The regret inside the blue eyes deepened. “No.”

Sarah pictured the London Museum and the elegant board-room in which they had weekly held their meetings. “Do you think we’ll ever meet again?”

“I don’t know,” Rose Clarring said honestly. “I like to think so. But we’re not the same people we were two years ago. I’m not certain what we could offer one another now.”

Friendship, Sarah thought.

But the club members who had banded together in the gallery as a group had walked out of the courtroom as couples.

All save for Rose Clarring: She had walked alone.

Sarah and George Addimore had been among the last members to be called to witness. Sarah suddenly needed to know: “Did you hear Miss Fredericks testify?”

One of the two women who had refused to accompany them to the Achilles Book Shoppe, and whose mother was dying of syphilis.

“No.” A sudden smile lit Rose Clarring’s eyes. For a brief moment Sarah saw the friend the petite woman would have been, if only Sarah had possessed the courage. “But you would have been quite proud of Miss Hoppleworth. Did you know she was certified to teach at university?”

“No,” Sarah said. “I didn’t.”

“She said she preferred being a student over a teacher because she liked to learn.” Admiration mingled with amusement inside the bright blue gaze. “Mr. Lodoun asked if she learned much in the club. She said yes, indeed. When he asked her to provide an example, she replied, ‘I am now learning about law.’ ”

Sarah visualized the thirty-six-year-old secretary who wore silver-framed glasses.

“When Mr. Lodoun asked why she voted Mrs. Hart into our society,” Rose Clarring continued, “she said it was because of her honesty. He dismissed her, but Miss Hoppleworth protested she hadn’t answered the question to her satisfaction. The judge intervened, instructing her she had answered the question to Mr. Lodoun’s satisfaction, and therefore, to the satisfaction of the court. ‘Consider this another lesson in your study of the law, Miss Hoppleworth, ’ he told her.”

Sarah could not restrain herself: She laughed, a hearty bray of uninhibited jocularity. The shocked quietness emanating from the waiting room sobered her.

“I am certain you gave a credible presentation, too, Mrs. Clarring,” she awkwardly offered.

The smile lighting Rose Clarring’s face faded. “I believe we all discovered of what we’re made, Dr. Burns.”

The Daily Herald had called her a child murderess, for blocking the conception of her husband’s children.

Sarah suddenly wanted to comfort this woman who stood thirteen inches shorter than she, but she didn’t know how. So she spoke with the mannish bluffness she had learned in medical school: “Jack Lodoun is a right bastard for suggesting the things he did.”

Her words did not have the hoped-for effect.

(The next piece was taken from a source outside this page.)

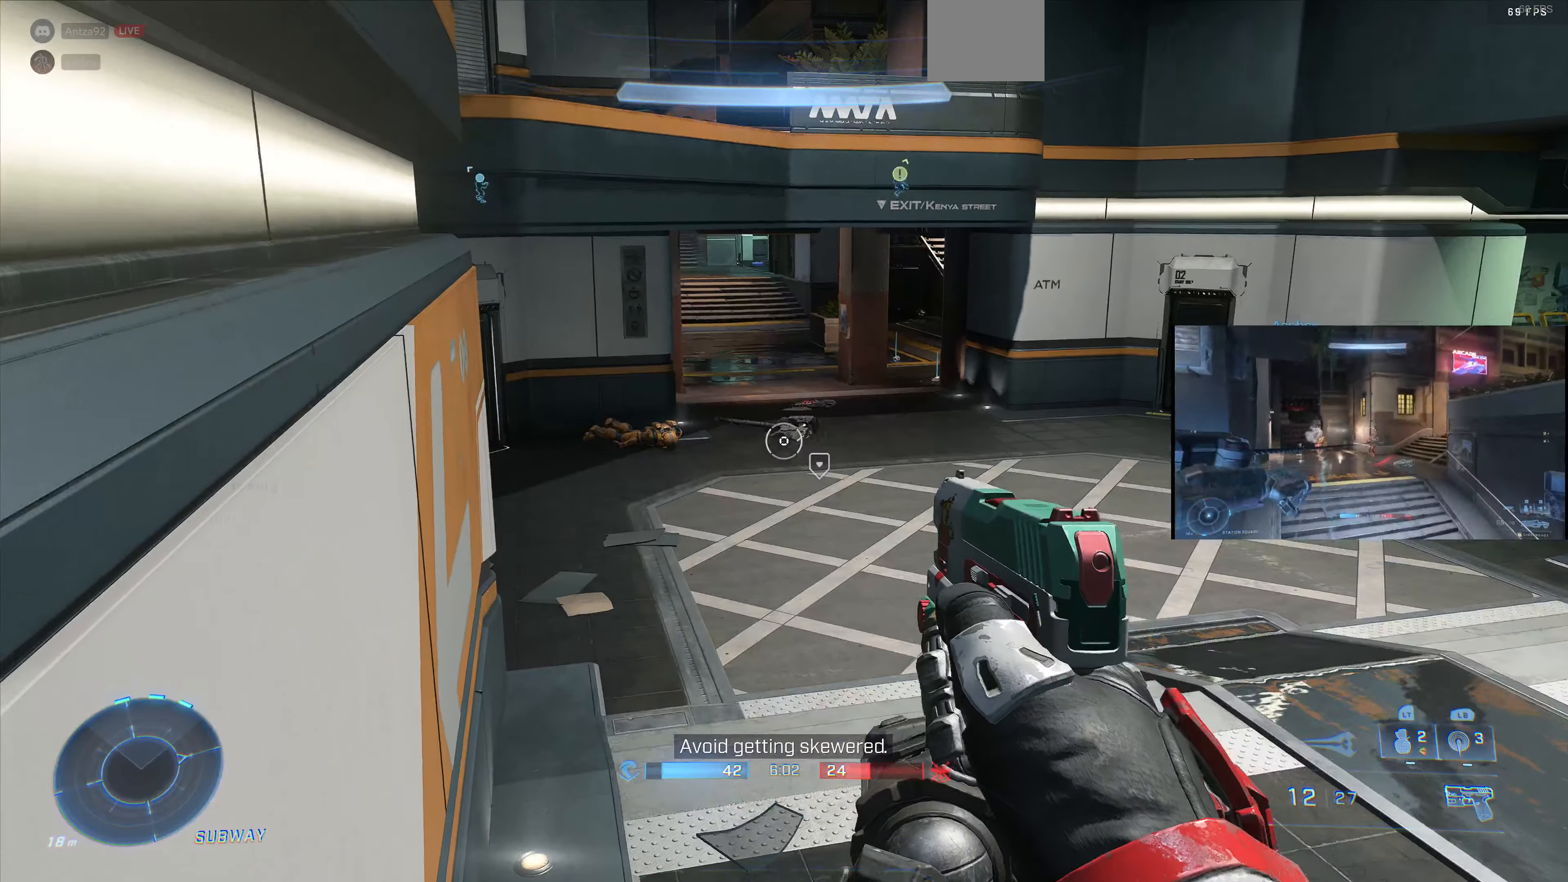
{"buttons": [], "left_stick": "center", "right_stick": "center", "events": [[33, "right_stick", "center"], [233, "DPAD_UP", "down"], [333, "DPAD_UP", "up"]]}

“It would be fruitless to blame Mr. Lodoun for what he said inside the courtroom.” Rose Clarring glanced down at her lap, round hat hiding her expression. “Like us, he did what he had to do.”

“And what if Mrs. Hart hadn’t won her liberty, Mrs. Clarring?” Sarah returned, remembering all the men who had made her studies difficult, simply because she was a woman. “Would you still say he was not to blame?”

One second Sarah stared at black felt and white feathers; the next instant she gazed into Rose Clarring’s eyes. “Without Mr. Lodoun, Dr. Burns, would you have had the courage to turn to Mr. Addimore?”

There was steel inside fragile cornflowers, Sarah thought.

And truth.

Without the subpoena, George Addimore would not have offered his arm, and she would not have walked down a London street with a man three inches shorter than she.

“No,” Sarah admitted. And then, on a restless wave of impatience that penetrated the cracked wall, she said: “You didn’t come to this part of town merely to compliment me, Mrs. Clarring.” She repeated: “What can I do for you?”

The purpose Sarah had seen in Rose Clarring’s posture blossomed inside her eyes. “You are an excellent physician, Dr. Burns: I would like your advice regarding preventive checks.”